TEMPLE TIME In younger generations, Judaism is seen as 'another activity of life, not the center of life.'
Walk into Miller's East Coast Delicatessen in San Rafael on any given day, and you might catch a Woody Allen–type moment: a Jewish couple trying to talk their toddler into trying the "very healthy, good-for-you" matzo ball soup, or three generations feasting on pastrami sandwiches, trying to please their East Coast-transplant grandpa.
This might be the one and only Jewish-style deli from Eureka to San Francisco, but the vibe leaves no room for doubt: the Jewish spirit, unbeknown to the unassuming outsider, is having a Northern California revival.
Robby Morgenstein, a Maryland native who grew up among "classic, East Coast Jews," opened the San Rafael outpost of his S.F. establishment almost half a year ago, after moving to Novato and falling in love with the area. "I take my job very seriously: providing traditional Jewish food in Marin. The responses are very embracing. The high holy days were very busy."
For an uninformed North Bay resident, "high holidays" may take on a completely different meaning than the original. The term refers to Rosh Hashanah and Yom Kippur, two major Jewish holidays. During those events through the month of September, and up until the end of October, marked with Sukkot, another annual holiday, the North Bay Jewish population could be found mingling, noshing and praying at more than 20 different congregations.
According to the North American Jewish Data Bank numbers as of 2011, Marin County is the home of the largest Jewish population in California, and holds ninth place in the rank of all U.S. counties. But behind the numbers and the exotic-sounding signs —"Shomrei Torah," "Kol Shofar," "Beth Ami"—there's community resourcefulness and creativity that marry good old traditions with Northern California's complex and compelling demography and, well, topography.
"We're well aware of the region's gravitation toward nature and its spirituality," says Rabbi Ted Feldman from B'nai Israel Jewish Center in Petaluma. "On Shabbat, for example, we do a prayer and a hike." The Petaluma Jewish community, with over 110 families, recently celebrated its 150th anniversary, an occasion to be marked with a special photo exhibition in February 2015.
"Many families came here right after World War II and the Holocaust, and infused the community with the values they grew up with in Eastern and Western Europe," explains Feldman. He's been with the congregation for 10 years and doesn't hesitate to mix the old with the new. Meditation and hikes are deliberate attempts to strengthen the connection between Jewish life and outdoorsy fun typical to the region.
Jews are anything but black-and-white. As Judaism is largely considered an ethno-religious group, one is automatically born Jewish to a Jewish mother, even if synagogue visits were never on the agenda. In other words, you can do absolutely nothing on the religious side and still declare yourself as "Jewish." This delicate tension between identity, ethnicity, and religion gives rise to a particular approach within congregations.

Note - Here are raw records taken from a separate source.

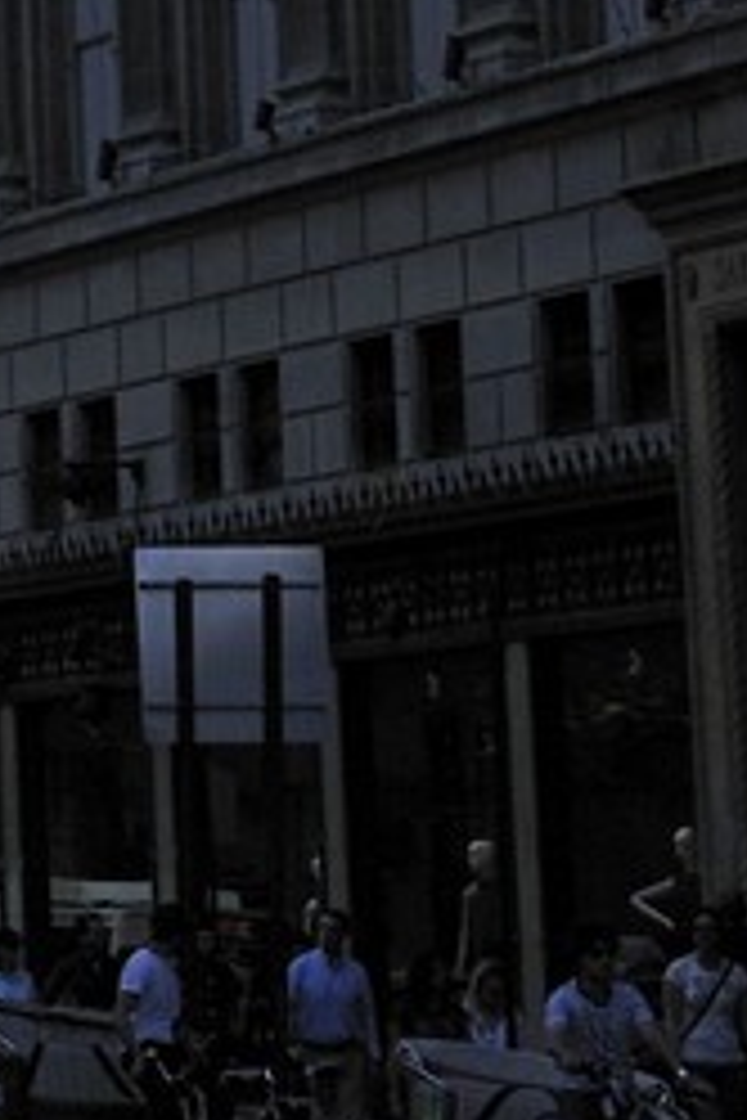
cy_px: -1660
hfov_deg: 4.7
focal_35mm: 283
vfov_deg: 6.8
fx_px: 8808
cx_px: -1296
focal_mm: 44
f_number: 13
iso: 200
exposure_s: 1/160
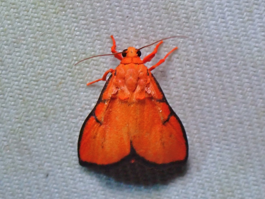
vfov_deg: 14.8
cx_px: 132
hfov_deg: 19.6
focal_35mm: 100
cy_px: 100
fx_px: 766
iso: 800
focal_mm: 18
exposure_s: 1/200
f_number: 6.3
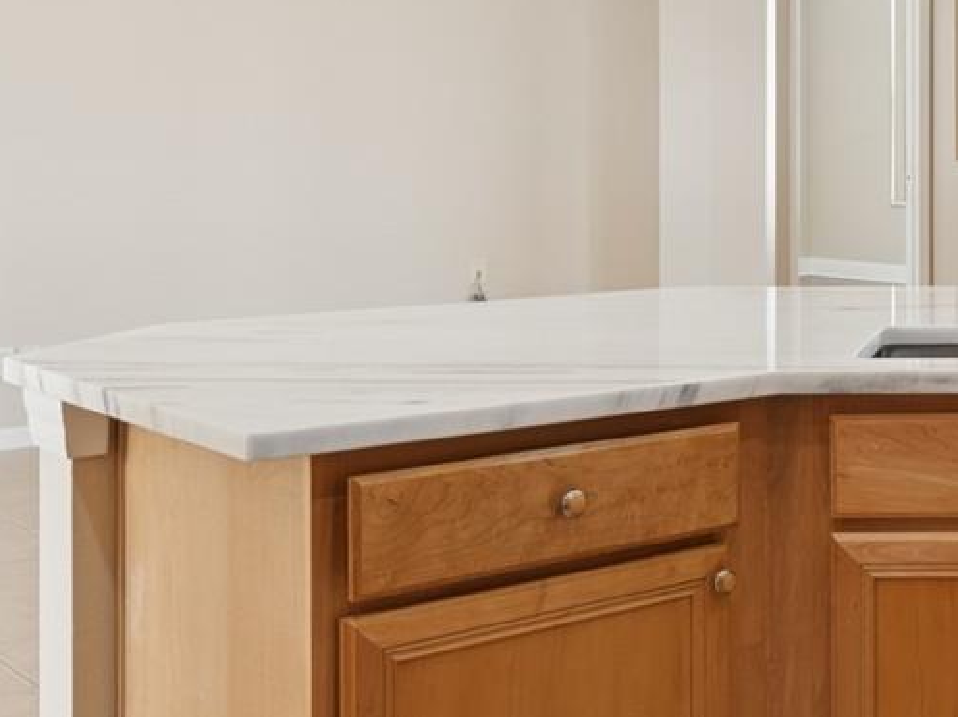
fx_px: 1798
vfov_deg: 22.3
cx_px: 1122
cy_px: 152
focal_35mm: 65
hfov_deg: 26.8
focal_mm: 14
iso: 100
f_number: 9
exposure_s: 1/10
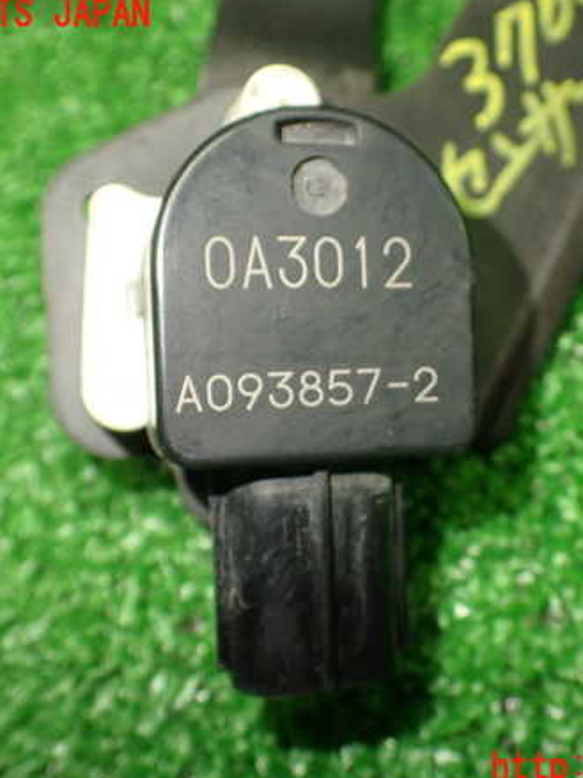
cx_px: 360
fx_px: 921
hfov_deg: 35.0
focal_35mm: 41
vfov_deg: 45.8
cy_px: 392
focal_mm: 5.4
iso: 500
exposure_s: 1/125
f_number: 2.3
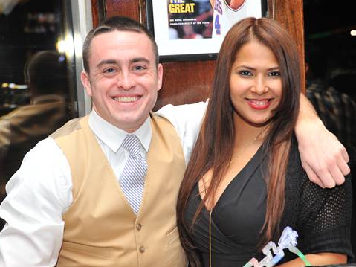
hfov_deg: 30.3
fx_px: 658
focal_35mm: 64
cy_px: 134
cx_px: 187
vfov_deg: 22.9
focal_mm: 58
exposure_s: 1/100
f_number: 5
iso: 1000
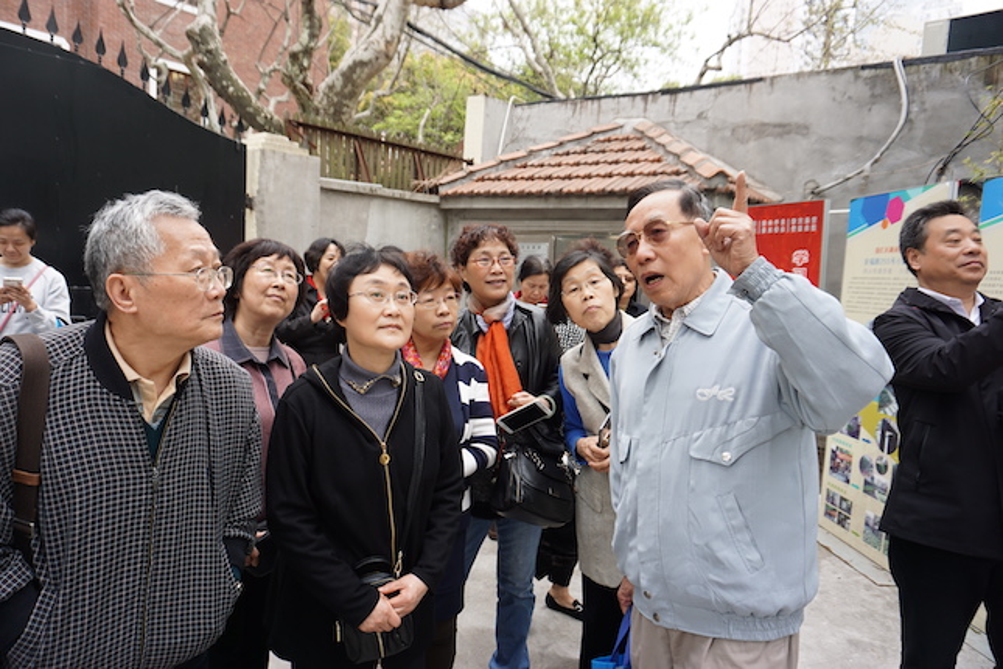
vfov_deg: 53.1
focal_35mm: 24
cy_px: 334
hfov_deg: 73.7
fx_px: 669
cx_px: 502
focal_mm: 16
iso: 160
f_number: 4
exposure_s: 1/250
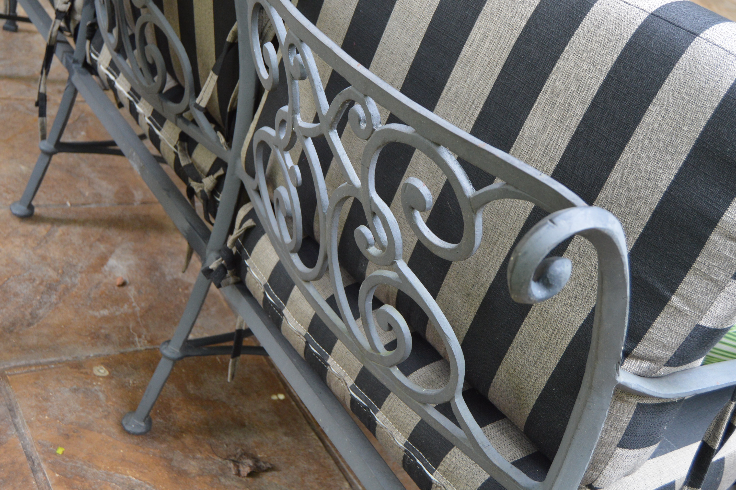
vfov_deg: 29.8
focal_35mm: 45
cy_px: 245
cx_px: 368
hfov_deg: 43.6
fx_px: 919
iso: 900
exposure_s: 1/60
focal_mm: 30
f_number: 4.2
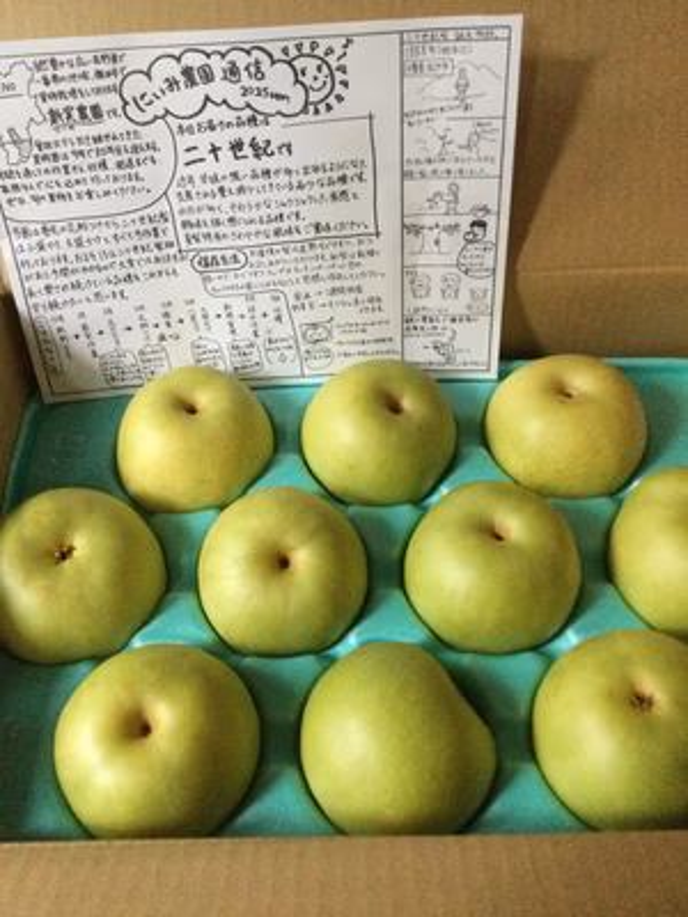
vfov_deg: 58.4
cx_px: 344
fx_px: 822
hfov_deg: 45.4
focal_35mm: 31
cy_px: 458
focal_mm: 3.3
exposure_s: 1/15
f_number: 2.4
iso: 320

"Jewishness has increasingly become an acquired taste, not a historical obligation," writes Charles S. Leibman in "Unraveling the Ethno-Religious Package" collected in Contemporary Jewries: Convergence and Divergence, a work dedicated to American Judaism. This observation from more than 10 years ago rings even truer now. Take, for example, Congregation Rodef Shalom, San Rafael's influential Jewish centerpiece. It belongs to the Reform Movement, the liberal, modern stepbrother of conservative Judaism. Members and visitors of all religions can join services and holiday activities or attend a camp-style Shabbat dinner, an event signifying a shift from the work week to a day of self-reflection and rest.
"There are many shades of gray here. We're helping people to find meaning and connection," says Meredith Parnell, the congregation's director of communications. Parnell notes an interesting phenomenon, completely in line with Liebman's notion: while the Jewish population isn't necessarily growing in numbers, "more people participate more often. We're making it easier, working with their interests and still making it Jewish. So people feel more comfortable. Some of it is that we move away from converting to invitation and inclusiveness."
Such interests may include food festivals, book clubs or a film festival, such as the annual Jewish Film Festival organized by the Jewish Community Center of Sonoma County and Rialto Cinemas.
"The reality is, most people aren't religious at all, but they lead fairly Jewish lives," says Parnell, and Rabbi Feldman notes that "in the younger generations, Judaism is viewed as another activity of life, not as the center of life." As with the Bar Mitzva, values such as community, human relationships and self-discovery take center stage and overshadow theological convictions. The "acquired taste" of Judaism is ever-changing—even if the classic flavor of pastrami refuses to adapt.